CHP Lideri Kemal Kılıçdaroğlu da bu gençlerle bir araya geldi, onları dinledi. Bu sorunları, haksızlıkları konuşmak için de Milli Eğitim Bakanı Mahmut Özer’den randevu istedi. Ancak, TÜİK’de olduğu gibi Kılıçdaroğlu’na randevu verilmedi. Bakanlığın kapısı kapatıldı. Bu yetmiyormuş gibi kapıya asma kilit de takıldı.

Ana muhalefet lideri girmesin diye bir bakanlığın kapısına aska kilit takılması demokrasi adına utanç verici bir görüntüdür. Tıpkı, TÜİK’in demir parmaklı kapısının sıkı sıkıya kapatılması gibi.
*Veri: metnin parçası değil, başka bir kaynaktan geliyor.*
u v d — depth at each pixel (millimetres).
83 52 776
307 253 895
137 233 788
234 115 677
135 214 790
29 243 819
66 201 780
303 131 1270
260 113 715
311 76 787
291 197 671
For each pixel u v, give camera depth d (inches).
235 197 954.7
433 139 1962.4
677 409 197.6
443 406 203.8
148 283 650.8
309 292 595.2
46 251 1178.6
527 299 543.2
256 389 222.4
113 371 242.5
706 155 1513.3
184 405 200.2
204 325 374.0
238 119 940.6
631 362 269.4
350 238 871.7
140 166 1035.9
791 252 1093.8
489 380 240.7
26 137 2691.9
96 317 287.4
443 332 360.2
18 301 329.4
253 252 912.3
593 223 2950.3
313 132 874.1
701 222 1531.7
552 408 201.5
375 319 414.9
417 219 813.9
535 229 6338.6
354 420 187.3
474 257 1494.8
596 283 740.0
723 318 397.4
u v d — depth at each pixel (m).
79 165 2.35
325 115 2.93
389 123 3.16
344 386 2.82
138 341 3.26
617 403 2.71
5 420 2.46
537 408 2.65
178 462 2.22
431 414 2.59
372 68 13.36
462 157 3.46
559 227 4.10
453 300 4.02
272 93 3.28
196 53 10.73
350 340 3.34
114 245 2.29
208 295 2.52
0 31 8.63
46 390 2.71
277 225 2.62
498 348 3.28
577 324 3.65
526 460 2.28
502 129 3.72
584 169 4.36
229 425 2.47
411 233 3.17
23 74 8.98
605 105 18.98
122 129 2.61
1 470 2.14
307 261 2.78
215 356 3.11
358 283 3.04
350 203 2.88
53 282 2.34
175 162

Tıpkı Boğaziçi Üniversitesi’nin demir parmaklı kapısı açılmasın kelepçe takılması gibi.

Oysa demokrasilerde muhalefetin bakanları, bakanların muhalefet liderlerini ziyaret etmesi, bilgi alıp vermesi doğaldır. Ana muhalefet liderinin bir bakandan randevu talebi geri çevrilmez. Demokratik teamüle ve nezakete uygun değildir.

İktidarın muhalefet liderlerine devletin kapılarını kapatması, muhalefetin işini yapmasına engel olacak bir önlem değildir. Aksine muhalefetin etkinliğini artıran, iktidara ise güveni sarsan bir yöntemdir. Nitekim, Kılıçdaroğlu’nun Milli Eğitim Bakanlığı kapısında KPSS’deki sözlü sınav skandallarını eleştiren konuşması canlı yayında çok daha ilgiyle izlendi. Bakanı ziyaretinden daha etkili oldu. KPSS sorunu gündemde daha görünür hale geldi.

KPSS’de sözlü sınavın hakkı olanı değil hakkı olmayan yandaşı işe almak için kullanıldığına ilişkin çok örnek var. Yazılı sınavda ilk 100’e, ilk 50’ye, ilk 10’a giren ancak sözlü notu düşük verilerek işe alınmayan gençler yaşadıklarını kamuoyuyla paylaşıyorlar. Gençler, sözlü sınavda alanlarıyla ilgili sorular değil din konusunda sorular sorulduğunu, siyasi görüşlerinin, yaşam tarzlarının ortaya çıkarılmaya çalışıldığını anlatıyorlar.

Yine KPSS sınavında fizik, matematik, biyoloji ve kimya alanlarında birinci olan adayların sözlüde elendikleri bilgisi de paylaşıldı.

Eğer devlet memurluğuna sadece iktidar yanlıları alınacaksa gençler neden bu kadar dirsek çürütüyorlar? Sınavlara hazırlanıyorlar?

Bu haksız ve hukuksuz uygulamalarla gençlerin umutları söndürülüyor, gelecekleri çalınıyor.

Sonra da “üniversite mezunu gençler neden yurtdışına gitmek istiyor” diye eleştiriliyor.

Devleti yönetenlerin anayasaya, yasalara, kurallara uymaları gerekir. Devlet hukukla, adaletle yönetilir.